» EXERCISE
The records below are to be duplicated exactly as they appear.

[Keypoint text descriptions]
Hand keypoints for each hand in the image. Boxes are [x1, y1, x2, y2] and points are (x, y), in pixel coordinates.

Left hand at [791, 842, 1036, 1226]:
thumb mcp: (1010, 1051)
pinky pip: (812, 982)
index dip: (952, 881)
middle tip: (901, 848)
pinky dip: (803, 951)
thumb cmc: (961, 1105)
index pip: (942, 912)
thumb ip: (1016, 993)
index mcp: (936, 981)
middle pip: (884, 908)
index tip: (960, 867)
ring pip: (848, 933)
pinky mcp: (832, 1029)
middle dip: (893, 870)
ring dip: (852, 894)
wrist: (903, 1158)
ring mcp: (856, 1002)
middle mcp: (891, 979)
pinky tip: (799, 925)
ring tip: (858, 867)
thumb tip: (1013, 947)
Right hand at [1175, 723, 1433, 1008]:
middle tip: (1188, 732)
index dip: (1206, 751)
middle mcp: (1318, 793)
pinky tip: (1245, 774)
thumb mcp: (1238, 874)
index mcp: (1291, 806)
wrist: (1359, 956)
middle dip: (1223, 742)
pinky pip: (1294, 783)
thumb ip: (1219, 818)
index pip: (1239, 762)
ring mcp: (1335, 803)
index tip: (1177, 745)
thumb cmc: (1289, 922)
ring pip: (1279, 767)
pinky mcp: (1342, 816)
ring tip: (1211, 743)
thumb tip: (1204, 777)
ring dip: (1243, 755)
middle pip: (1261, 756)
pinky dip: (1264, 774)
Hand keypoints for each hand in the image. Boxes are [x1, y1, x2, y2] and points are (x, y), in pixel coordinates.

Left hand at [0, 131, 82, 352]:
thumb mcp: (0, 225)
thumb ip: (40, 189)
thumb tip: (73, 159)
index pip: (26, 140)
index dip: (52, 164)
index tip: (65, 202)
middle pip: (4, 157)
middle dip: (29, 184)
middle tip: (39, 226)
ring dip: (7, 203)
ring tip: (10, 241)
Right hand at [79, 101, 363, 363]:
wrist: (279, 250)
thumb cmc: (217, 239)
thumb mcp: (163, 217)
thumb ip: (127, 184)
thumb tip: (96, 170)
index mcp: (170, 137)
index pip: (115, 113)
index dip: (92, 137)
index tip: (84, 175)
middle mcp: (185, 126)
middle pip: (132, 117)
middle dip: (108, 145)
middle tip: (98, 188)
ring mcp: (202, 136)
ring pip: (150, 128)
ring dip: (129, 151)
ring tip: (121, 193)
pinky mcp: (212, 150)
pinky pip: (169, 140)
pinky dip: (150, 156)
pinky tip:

» COMPLETED EXERCISE
Hand keypoints for each hand in the image. Boxes are [x1, y1, x2, y2] and points are (x, y), in pixel coordinates.

Left hand at [791, 842, 1036, 1226]:
thumb mcp: (1010, 1051)
pinky pip: (812, 982)
index dip: (952, 881)
middle tip: (901, 848)
pinky dip: (803, 951)
thumb cmc: (961, 1105)
index pip: (942, 912)
thumb ip: (1016, 993)
index mcp: (936, 981)
middle pip: (884, 908)
index tip: (960, 867)
ring pip: (848, 933)
pinky mcp: (832, 1029)
middle dip: (893, 870)
ring dip: (852, 894)
wrist: (903, 1158)
ring mcp: (856, 1002)
middle mcp: (891, 979)
pinky tip: (799, 925)
ring tip: (858, 867)
thumb tip: (1013, 947)
Right hand at [1175, 723, 1433, 1008]:
middle tip: (1188, 732)
index dip: (1206, 751)
middle mcp: (1318, 793)
pinky tip: (1245, 774)
thumb mcp: (1238, 874)
index mcp: (1291, 806)
wrist: (1359, 956)
middle dip: (1223, 742)
pinky pip: (1294, 783)
thumb ip: (1219, 818)
index pip: (1239, 762)
ring mcp: (1335, 803)
index tip: (1177, 745)
thumb cmc: (1289, 922)
ring pip: (1279, 767)
pinky mcp: (1342, 816)
ring tip: (1211, 743)
thumb tip: (1204, 777)
ring dip: (1243, 755)
middle pip: (1261, 756)
pinky dip: (1264, 774)
Hand keypoints for each hand in the image. Boxes are [x1, y1, x2, y2] and points are (x, y), in pixel coordinates.

Left hand at [0, 131, 82, 352]:
thumb mcp: (0, 225)
thumb ip: (40, 189)
thumb tip: (73, 159)
index pip: (26, 140)
index dip: (52, 164)
index tip: (65, 202)
middle pip: (4, 157)
middle dip: (29, 184)
middle tip: (39, 226)
ring dip: (7, 203)
ring tip: (10, 241)
Right hand at [79, 101, 363, 363]:
wrist: (279, 250)
thumb cmc: (217, 239)
thumb mcp: (163, 217)
thumb ip: (127, 184)
thumb tip: (96, 170)
index mcp: (170, 137)
index pip: (115, 113)
index dip: (92, 137)
index tip: (84, 175)
middle mcp: (185, 126)
middle pip: (132, 117)
middle dip: (108, 145)
middle tip: (98, 188)
ring mcp: (202, 136)
ring pip: (150, 128)
ring dip: (129, 151)
ring tip: (121, 193)
pinky mcp: (212, 150)
pinky pip: (169, 140)
pinky dip: (150, 156)
pinky tip:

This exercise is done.